▸ **Instructions to follow**: In the material below, copy out word for word the stretch from the line containing "서비스 메서드를 구별합니다." through the line containing "6. 프로필 매개 변수", including both of those lines.

[Document images with their source code]

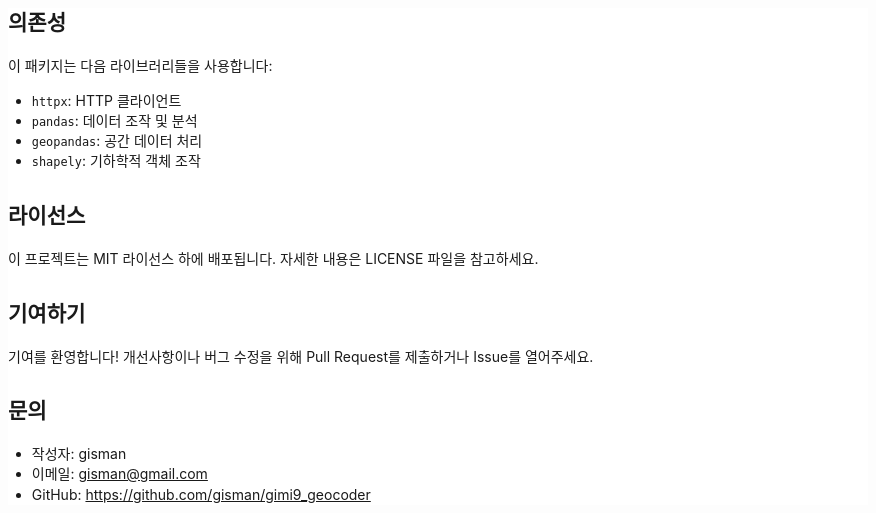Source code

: ## 의존성

이 패키지는 다음 라이브러리들을 사용합니다:

- `httpx`: HTTP 클라이언트
- `pandas`: 데이터 조작 및 분석
- `geopandas`: 공간 데이터 처리
- `shapely`: 기하학적 객체 조작

## 라이선스

이 프로젝트는 MIT 라이선스 하에 배포됩니다. 자세한 내용은 LICENSE 파일을 참고하세요.

## 기여하기

기여를 환영합니다! 개선사항이나 버그 수정을 위해 Pull Request를 제출하거나 Issue를 열어주세요.

## 문의

- 작성자: gisman
- 이메일: <gisman@gmail.com>
- GitHub: <https://github.com/gisman/gimi9_geocoder>
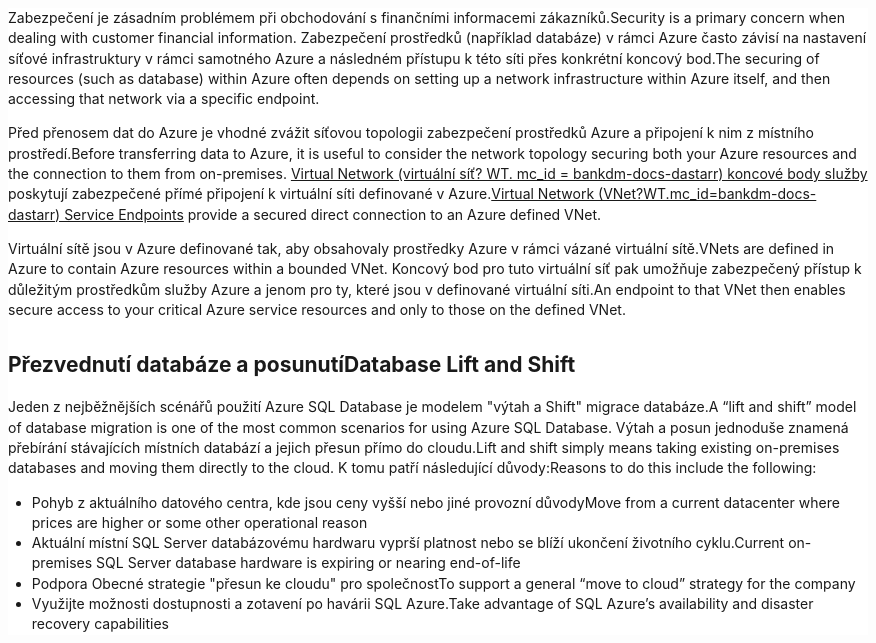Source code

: <span data-ttu-id="af16b-137">Zabezpečení je zásadním problémem při obchodování s finančními informacemi zákazníků.</span><span class="sxs-lookup"><span data-stu-id="af16b-137">Security is a primary concern when dealing with customer financial information.</span></span>
<span data-ttu-id="af16b-138">Zabezpečení prostředků (například databáze) v rámci Azure často závisí na nastavení síťové infrastruktury v rámci samotného Azure a následném přístupu k této síti přes konkrétní koncový bod.</span><span class="sxs-lookup"><span data-stu-id="af16b-138">The securing of resources (such as database) within Azure often depends on setting up a network infrastructure within Azure itself, and then accessing that network via a specific endpoint.</span></span>

<span data-ttu-id="af16b-139">Před přenosem dat do Azure je vhodné zvážit síťovou topologii zabezpečení prostředků Azure a připojení k nim z místního prostředí.</span><span class="sxs-lookup"><span data-stu-id="af16b-139">Before transferring data to Azure, it is useful to consider the network topology securing both your Azure resources and the connection to them from on-premises.</span></span>
<span data-ttu-id="af16b-140">[Virtual Network (virtuální síť? WT. mc_id = bankdm-docs-dastarr) koncové body služby](/azure/virtual-network/virtual-network-service-endpoints-overview?WT.mc_id=bankdm-docs-dastarr) poskytují zabezpečené přímé připojení k virtuální síti definované v Azure.</span><span class="sxs-lookup"><span data-stu-id="af16b-140">[Virtual Network (VNet?WT.mc_id=bankdm-docs-dastarr) Service Endpoints](/azure/virtual-network/virtual-network-service-endpoints-overview?WT.mc_id=bankdm-docs-dastarr) provide a secured direct connection to an Azure defined VNet.</span></span>

<span data-ttu-id="af16b-141">Virtuální sítě jsou v Azure definované tak, aby obsahovaly prostředky Azure v rámci vázané virtuální sítě.</span><span class="sxs-lookup"><span data-stu-id="af16b-141">VNets are defined in Azure to contain Azure resources within a bounded VNet.</span></span> <span data-ttu-id="af16b-142">Koncový bod pro tuto virtuální síť pak umožňuje zabezpečený přístup k důležitým prostředkům služby Azure a jenom pro ty, které jsou v definované virtuální síti.</span><span class="sxs-lookup"><span data-stu-id="af16b-142">An endpoint to that VNet then enables secure access to your critical Azure service resources and only to those on the defined VNet.</span></span>

## <a name="database-lift-and-shift"></a><span data-ttu-id="af16b-143">Přezvednutí databáze a posunutí</span><span class="sxs-lookup"><span data-stu-id="af16b-143">Database Lift and Shift</span></span>

<span data-ttu-id="af16b-144">Jeden z nejběžnějších scénářů použití Azure SQL Database je modelem "výtah a Shift" migrace databáze.</span><span class="sxs-lookup"><span data-stu-id="af16b-144">A “lift and shift” model of database migration is one of the most common scenarios for using Azure SQL Database.</span></span> <span data-ttu-id="af16b-145">Výtah a posun jednoduše znamená přebírání stávajících místních databází a jejich přesun přímo do cloudu.</span><span class="sxs-lookup"><span data-stu-id="af16b-145">Lift and shift simply means taking existing on-premises databases and moving them directly to the cloud.</span></span> <span data-ttu-id="af16b-146">K tomu patří následující důvody:</span><span class="sxs-lookup"><span data-stu-id="af16b-146">Reasons to do this include the following:</span></span>

- <span data-ttu-id="af16b-147">Pohyb z aktuálního datového centra, kde jsou ceny vyšší nebo jiné provozní důvody</span><span class="sxs-lookup"><span data-stu-id="af16b-147">Move from a current datacenter where prices are higher or some other   operational reason</span></span>
- <span data-ttu-id="af16b-148">Aktuální místní SQL Server databázovému hardwaru vyprší platnost nebo se blíží ukončení životního cyklu.</span><span class="sxs-lookup"><span data-stu-id="af16b-148">Current on-premises SQL Server database hardware is expiring or nearing   end-of-life</span></span>
- <span data-ttu-id="af16b-149">Podpora Obecné strategie "přesun ke cloudu" pro společnost</span><span class="sxs-lookup"><span data-stu-id="af16b-149">To support a general “move to cloud” strategy for the company</span></span>
- <span data-ttu-id="af16b-150">Využijte možnosti dostupnosti a zotavení po havárii SQL Azure.</span><span class="sxs-lookup"><span data-stu-id="af16b-150">Take advantage of SQL Azure’s availability and disaster recovery   capabilities</span></span>
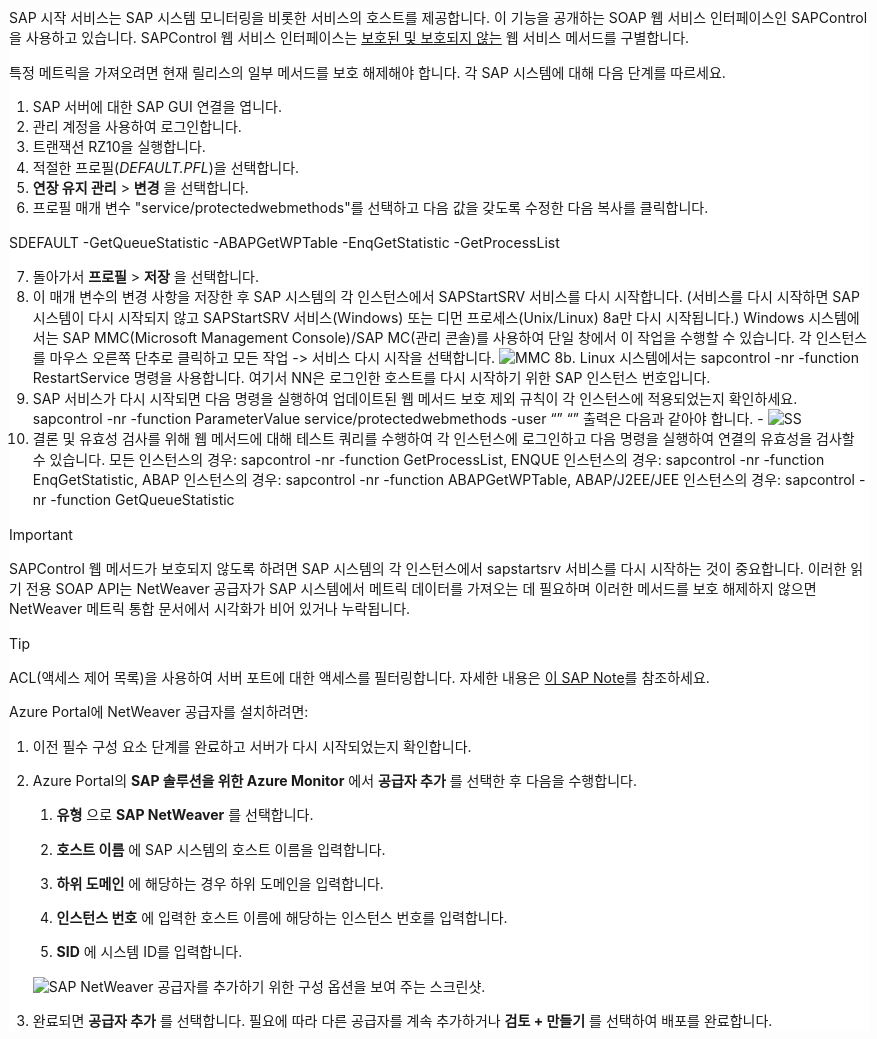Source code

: SAP 시작 서비스는 SAP 시스템 모니터링을 비롯한 서비스의 호스트를 제공합니다. 이 기능을 공개하는 SOAP 웹 서비스 인터페이스인 SAPControl을 사용하고 있습니다. SAPControl 웹 서비스 인터페이스는 [보호된 및 보호되지 않는](https://wiki.scn.sap.com/wiki/display/SI/Protected+web+methods+of+sapstartsrv) 웹 서비스 메서드를 구별합니다. 

특정 메트릭을 가져오려면 현재 릴리스의 일부 메서드를 보호 해제해야 합니다. 각 SAP 시스템에 대해 다음 단계를 따르세요.

1. SAP 서버에 대한 SAP GUI 연결을 엽니다.
2. 관리 계정을 사용하여 로그인합니다.
3. 트랜잭션 RZ10을 실행합니다.
4. 적절한 프로필(*DEFAULT.PFL*)을 선택합니다.
5. **연장 유지 관리** > **변경** 을 선택합니다. 
6. 프로필 매개 변수 "service/protectedwebmethods"를 선택하고 다음 값을 갖도록 수정한 다음 복사를 클릭합니다.  
 
SDEFAULT -GetQueueStatistic -ABAPGetWPTable -EnqGetStatistic -GetProcessList 

7. 돌아가서 **프로필** > **저장** 을 선택합니다.
8. 이 매개 변수의 변경 사항을 저장한 후 SAP 시스템의 각 인스턴스에서 SAPStartSRV 서비스를 다시 시작합니다. (서비스를 다시 시작하면 SAP 시스템이 다시 시작되지 않고 SAPStartSRV 서비스(Windows) 또는 디먼 프로세스(Unix/Linux) 8a만 다시 시작됩니다.) Windows 시스템에서는 SAP MMC(Microsoft Management Console)/SAP MC(관리 콘솔)를 사용하여 단일 창에서 이 작업을 수행할 수 있습니다.  각 인스턴스를 마우스 오른쪽 단추로 클릭하고 모든 작업 -> 서비스 다시 시작을 선택합니다.
   ![MMC](https://user-images.githubusercontent.com/75772258/126453939-daf1cf6b-a940-41f6-98b5-3abb69883520.png) 8b. Linux 시스템에서는 sapcontrol -nr <NN> -function RestartService 명령을 사용합니다. 여기서 NN은 로그인한 호스트를 다시 시작하기 위한 SAP 인스턴스 번호입니다.
9. SAP 서비스가 다시 시작되면 다음 명령을 실행하여 업데이트된 웹 메서드 보호 제외 규칙이 각 인스턴스에 적용되었는지 확인하세요. sapcontrol -nr <NN> -function ParameterValue service/protectedwebmethods -user “<adminUser>” “<adminPassword>” 출력은 다음과 같아야 합니다. - ![SS](https://user-images.githubusercontent.com/75772258/126454265-d73858c3-c32d-4afe-980c-8aba96a0b2a4.png)
10. 결론 및 유효성 검사를 위해 웹 메서드에 대해 테스트 쿼리를 수행하여 각 인스턴스에 로그인하고 다음 명령을 실행하여 연결의 유효성을 검사할 수 있습니다. 모든 인스턴스의 경우: sapcontrol -nr <NN> -function GetProcessList, ENQUE 인스턴스의 경우: sapcontrol -nr <NN> -function EnqGetStatistic, ABAP 인스턴스의 경우: sapcontrol -nr <NN> -function ABAPGetWPTable, ABAP/J2EE/JEE 인스턴스의 경우: sapcontrol -nr <NN> -function GetQueueStatistic

>[!Important] 
>SAPControl 웹 메서드가 보호되지 않도록 하려면 SAP 시스템의 각 인스턴스에서 sapstartsrv 서비스를 다시 시작하는 것이 중요합니다.  이러한 읽기 전용 SOAP API는 NetWeaver 공급자가 SAP 시스템에서 메트릭 데이터를 가져오는 데 필요하며 이러한 메서드를 보호 해제하지 않으면 NetWeaver 메트릭 통합 문서에서 시각화가 비어 있거나 누락됩니다.
   
>[!Tip]
> ACL(액세스 제어 목록)을 사용하여 서버 포트에 대한 액세스를 필터링합니다. 자세한 내용은 [이 SAP Note](https://launchpad.support.sap.com/#/notes/1495075)를 참조하세요.

Azure Portal에 NetWeaver 공급자를 설치하려면:

1. 이전 필수 구성 요소 단계를 완료하고 서버가 다시 시작되었는지 확인합니다.
1. Azure Portal의 **SAP 솔루션을 위한 Azure Monitor** 에서 **공급자 추가** 를 선택한 후 다음을 수행합니다.

   1. **유형** 으로 **SAP NetWeaver** 를 선택합니다.

   1. **호스트 이름** 에 SAP 시스템의 호스트 이름을 입력합니다.

   1. **하위 도메인** 에 해당하는 경우 하위 도메인을 입력합니다.

   1. **인스턴스 번호** 에 입력한 호스트 이름에 해당하는 인스턴스 번호를 입력합니다. 

   1. **SID** 에 시스템 ID를 입력합니다.
   
   ![SAP NetWeaver 공급자를 추가하기 위한 구성 옵션을 보여 주는 스크린샷.](https://user-images.githubusercontent.com/75772258/114583569-5c777d80-9c9f-11eb-99a2-8c60987700c2.png)

1.  완료되면 **공급자 추가** 를 선택합니다. 필요에 따라 다른 공급자를 계속 추가하거나 **검토 + 만들기** 를 선택하여 배포를 완료합니다.
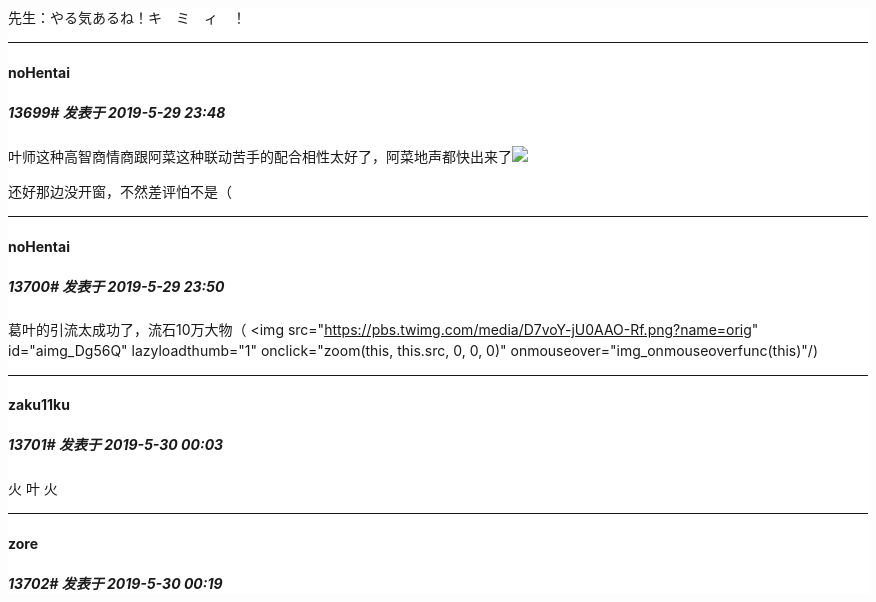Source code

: 

先生：やる気あるね！キ　ミ　ィ　！







-----

####  noHentai  
##### 13699#       发表于 2019-5-29 23:48




叶师这种高智商情商跟阿菜这种联动苦手的配合相性太好了，阿菜地声都快出来了<img src="https://static.saraba1st.com/image/smiley/face2017/053.png" referrerpolicy="no-referrer">

还好那边没开窗，不然差评怕不是（







-----

####  noHentai  
##### 13700#       发表于 2019-5-29 23:50




葛叶的引流太成功了，流石10万大物（
<img src="https://pbs.twimg.com/media/D7voY-jU0AAO-Rf.png?name=orig" id="aimg_Dg56Q" lazyloadthumb="1" onclick="zoom(this, this.src, 0, 0, 0)" onmouseover="img_onmouseoverfunc(this)"/)







-----

####  zaku11ku  
##### 13701#       发表于 2019-5-30 00:03




火 叶 火







-----

####  zore  
##### 13702#       发表于 2019-5-30 00:19



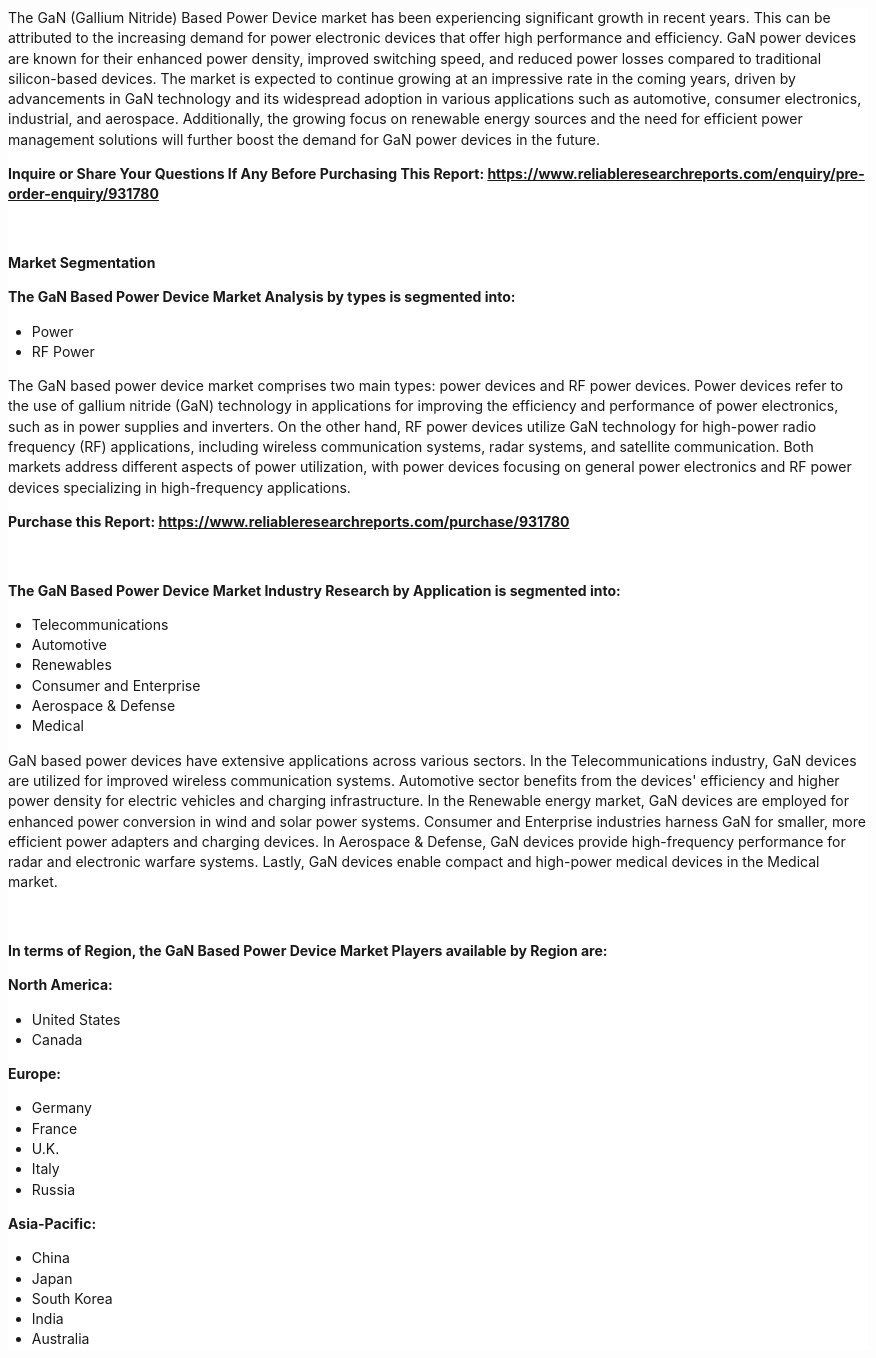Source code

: <p><p>The GaN (Gallium Nitride) Based Power Device market has been experiencing significant growth in recent years. This can be attributed to the increasing demand for power electronic devices that offer high performance and efficiency. GaN power devices are known for their enhanced power density, improved switching speed, and reduced power losses compared to traditional silicon-based devices. The market is expected to continue growing at an impressive rate in the coming years, driven by advancements in GaN technology and its widespread adoption in various applications such as automotive, consumer electronics, industrial, and aerospace. Additionally, the growing focus on renewable energy sources and the need for efficient power management solutions will further boost the demand for GaN power devices in the future.</p></p>
<p><strong>Inquire or Share Your Questions If Any Before Purchasing This Report: <a href="https://www.reliableresearchreports.com/enquiry/pre-order-enquiry/931780">https://www.reliableresearchreports.com/enquiry/pre-order-enquiry/931780</a></strong></p>
<p>&nbsp;</p>
<p><strong>Market Segmentation</strong></p>
<p><strong>The GaN Based Power Device Market Analysis by types is segmented into:</strong></p>
<p><ul><li>Power</li><li>RF Power</li></ul></p>
<p><p>The GaN based power device market comprises two main types: power devices and RF power devices. Power devices refer to the use of gallium nitride (GaN) technology in applications for improving the efficiency and performance of power electronics, such as in power supplies and inverters. On the other hand, RF power devices utilize GaN technology for high-power radio frequency (RF) applications, including wireless communication systems, radar systems, and satellite communication. Both markets address different aspects of power utilization, with power devices focusing on general power electronics and RF power devices specializing in high-frequency applications.</p></p>
<p><strong>Purchase this Report:&nbsp;<a href="https://www.reliableresearchreports.com/purchase/931780">https://www.reliableresearchreports.com/purchase/931780</a></strong></p>
<p>&nbsp;</p>
<p><strong>The GaN Based Power Device Market Industry Research by Application is segmented into:</strong></p>
<p><ul><li>Telecommunications</li><li>Automotive</li><li>Renewables</li><li>Consumer and Enterprise</li><li>Aerospace & Defense</li><li>Medical</li></ul></p>
<p><p>GaN based power devices have extensive applications across various sectors. In the Telecommunications industry, GaN devices are utilized for improved wireless communication systems. Automotive sector benefits from the devices' efficiency and higher power density for electric vehicles and charging infrastructure. In the Renewable energy market, GaN devices are employed for enhanced power conversion in wind and solar power systems. Consumer and Enterprise industries harness GaN for smaller, more efficient power adapters and charging devices. In Aerospace & Defense, GaN devices provide high-frequency performance for radar and electronic warfare systems. Lastly, GaN devices enable compact and high-power medical devices in the Medical market.</p></p>
<p>&nbsp;</p>
<p><strong>In terms of Region, the GaN Based Power Device Market Players available by Region are:</strong></p>
<p>
    <p> <strong> North America: </strong>
        <ul>
            <li>United States</li>
            <li>Canada</li>
        </ul>
        </p> 
    <p> <strong> Europe: </strong>
        <ul>
            <li>Germany</li>
            <li>France</li>
            <li>U.K.</li>
            <li>Italy</li>
            <li>Russia</li>
        </ul>
        </p> 
    <p> <strong> Asia-Pacific: </strong>
        <ul>
            <li>China</li>
            <li>Japan</li>
            <li>South Korea</li>
            <li>India</li>
            <li>Australia</li>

▸ **Response to this exercise**:
: SAP 시작 서비스는 SAP 시스템 모니터링을 비롯한 서비스의 호스트를 제공합니다. 이 기능을 공개하는 SOAP 웹 서비스 인터페이스인 SAPControl을 사용하고 있습니다. SAPControl 웹 서비스 인터페이스는 [보호된 및 보호되지 않는](https://wiki.scn.sap.com/wiki/display/SI/Protected+web+methods+of+sapstartsrv) 웹 서비스 메서드를 구별합니다. 

특정 메트릭을 가져오려면 현재 릴리스의 일부 메서드를 보호 해제해야 합니다. 각 SAP 시스템에 대해 다음 단계를 따르세요.

1. SAP 서버에 대한 SAP GUI 연결을 엽니다.
2. 관리 계정을 사용하여 로그인합니다.
3. 트랜잭션 RZ10을 실행합니다.
4. 적절한 프로필(*DEFAULT.PFL*)을 선택합니다.
5. **연장 유지 관리** > **변경** 을 선택합니다. 
6. 프로필 매개 변수 "service/protectedwebmethods"를 선택하고 다음 값을 갖도록 수정한 다음 복사를 클릭합니다.  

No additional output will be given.